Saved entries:
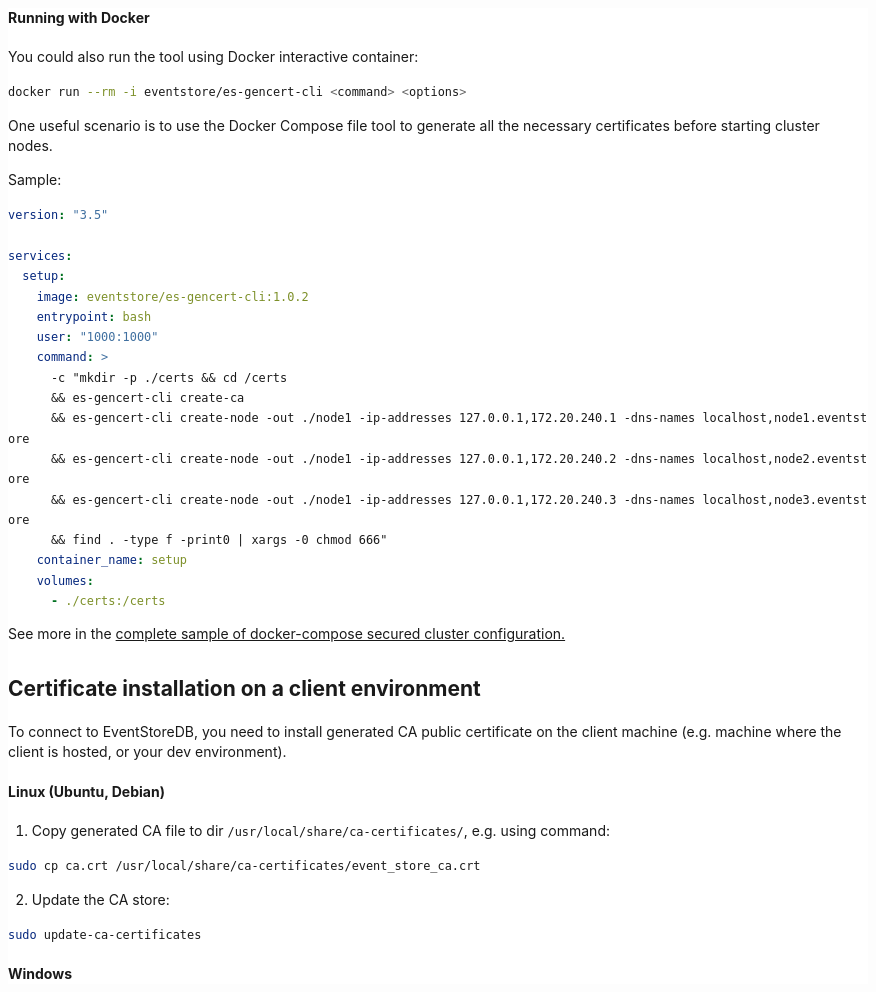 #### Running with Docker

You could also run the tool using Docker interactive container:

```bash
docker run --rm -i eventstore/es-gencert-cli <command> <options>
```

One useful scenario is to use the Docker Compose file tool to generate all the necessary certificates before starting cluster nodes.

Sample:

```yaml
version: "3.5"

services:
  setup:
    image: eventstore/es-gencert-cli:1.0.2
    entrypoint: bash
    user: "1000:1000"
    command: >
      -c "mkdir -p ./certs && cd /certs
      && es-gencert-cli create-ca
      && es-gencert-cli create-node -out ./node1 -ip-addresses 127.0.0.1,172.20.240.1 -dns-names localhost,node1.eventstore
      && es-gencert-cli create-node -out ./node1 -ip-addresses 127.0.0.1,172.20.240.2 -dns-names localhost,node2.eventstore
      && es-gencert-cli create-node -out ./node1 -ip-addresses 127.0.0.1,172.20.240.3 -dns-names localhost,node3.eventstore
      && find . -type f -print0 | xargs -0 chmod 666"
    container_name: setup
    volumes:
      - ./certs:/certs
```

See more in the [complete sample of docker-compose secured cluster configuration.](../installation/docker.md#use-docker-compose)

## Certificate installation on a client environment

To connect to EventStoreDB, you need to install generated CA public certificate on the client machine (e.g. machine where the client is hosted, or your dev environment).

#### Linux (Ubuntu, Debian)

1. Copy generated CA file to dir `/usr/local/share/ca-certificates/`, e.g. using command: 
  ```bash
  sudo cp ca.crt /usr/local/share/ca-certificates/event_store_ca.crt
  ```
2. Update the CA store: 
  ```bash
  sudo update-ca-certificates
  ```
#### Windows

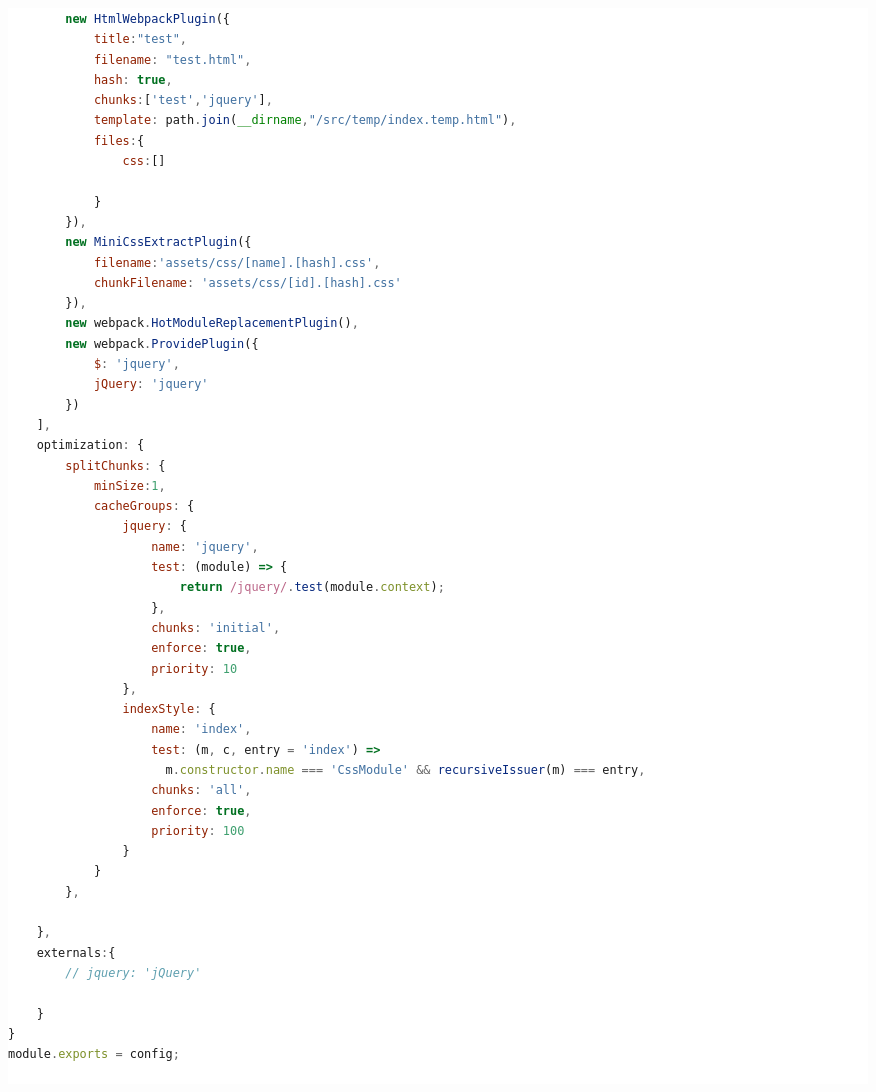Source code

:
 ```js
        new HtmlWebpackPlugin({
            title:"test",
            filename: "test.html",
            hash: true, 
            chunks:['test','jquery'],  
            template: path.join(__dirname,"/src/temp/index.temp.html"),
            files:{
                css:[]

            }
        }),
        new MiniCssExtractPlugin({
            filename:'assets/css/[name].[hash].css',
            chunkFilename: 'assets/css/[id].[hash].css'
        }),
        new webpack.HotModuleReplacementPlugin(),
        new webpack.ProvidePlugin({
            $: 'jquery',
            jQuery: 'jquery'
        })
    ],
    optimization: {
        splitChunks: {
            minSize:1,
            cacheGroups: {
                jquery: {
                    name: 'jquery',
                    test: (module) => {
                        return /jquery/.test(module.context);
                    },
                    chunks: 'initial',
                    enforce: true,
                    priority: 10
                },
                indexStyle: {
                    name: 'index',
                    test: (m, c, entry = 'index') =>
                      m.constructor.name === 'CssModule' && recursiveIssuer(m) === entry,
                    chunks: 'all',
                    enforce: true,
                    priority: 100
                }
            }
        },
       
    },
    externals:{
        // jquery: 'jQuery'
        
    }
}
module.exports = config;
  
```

REQUIRED WORK:
Each line above must be repeated exactly in the answer, with pictures omitted.

ANSWER:
 #### Running with Docker

You could also run the tool using Docker interactive container:

```bash
docker run --rm -i eventstore/es-gencert-cli <command> <options>
```

One useful scenario is to use the Docker Compose file tool to generate all the necessary certificates before starting cluster nodes.

Sample:

```yaml
version: "3.5"

services:
  setup:
    image: eventstore/es-gencert-cli:1.0.2
    entrypoint: bash
    user: "1000:1000"
    command: >
      -c "mkdir -p ./certs && cd /certs
      && es-gencert-cli create-ca
      && es-gencert-cli create-node -out ./node1 -ip-addresses 127.0.0.1,172.20.240.1 -dns-names localhost,node1.eventstore
      && es-gencert-cli create-node -out ./node1 -ip-addresses 127.0.0.1,172.20.240.2 -dns-names localhost,node2.eventstore
      && es-gencert-cli create-node -out ./node1 -ip-addresses 127.0.0.1,172.20.240.3 -dns-names localhost,node3.eventstore
      && find . -type f -print0 | xargs -0 chmod 666"
    container_name: setup
    volumes:
      - ./certs:/certs
```

See more in the [complete sample of docker-compose secured cluster configuration.](../installation/docker.md#use-docker-compose)

## Certificate installation on a client environment

To connect to EventStoreDB, you need to install generated CA public certificate on the client machine (e.g. machine where the client is hosted, or your dev environment).

#### Linux (Ubuntu, Debian)

1. Copy generated CA file to dir `/usr/local/share/ca-certificates/`, e.g. using command: 
  ```bash
  sudo cp ca.crt /usr/local/share/ca-certificates/event_store_ca.crt
  ```
2. Update the CA store: 
  ```bash
  sudo update-ca-certificates
  ```
#### Windows

Source code

:
 ```js
        new HtmlWebpackPlugin({
            title:"test",
            filename: "test.html",
            hash: true, 
            chunks:['test','jquery'],  
            template: path.join(__dirname,"/src/temp/index.temp.html"),
            files:{
                css:[]

            }
        }),
        new MiniCssExtractPlugin({
            filename:'assets/css/[name].[hash].css',
            chunkFilename: 'assets/css/[id].[hash].css'
        }),
        new webpack.HotModuleReplacementPlugin(),
        new webpack.ProvidePlugin({
            $: 'jquery',
            jQuery: 'jquery'
        })
    ],
    optimization: {
        splitChunks: {
            minSize:1,
            cacheGroups: {
                jquery: {
                    name: 'jquery',
                    test: (module) => {
                        return /jquery/.test(module.context);
                    },
                    chunks: 'initial',
                    enforce: true,
                    priority: 10
                },
                indexStyle: {
                    name: 'index',
                    test: (m, c, entry = 'index') =>
                      m.constructor.name === 'CssModule' && recursiveIssuer(m) === entry,
                    chunks: 'all',
                    enforce: true,
                    priority: 100
                }
            }
        },
       
    },
    externals:{
        // jquery: 'jQuery'
        
    }
}
module.exports = config;
  
```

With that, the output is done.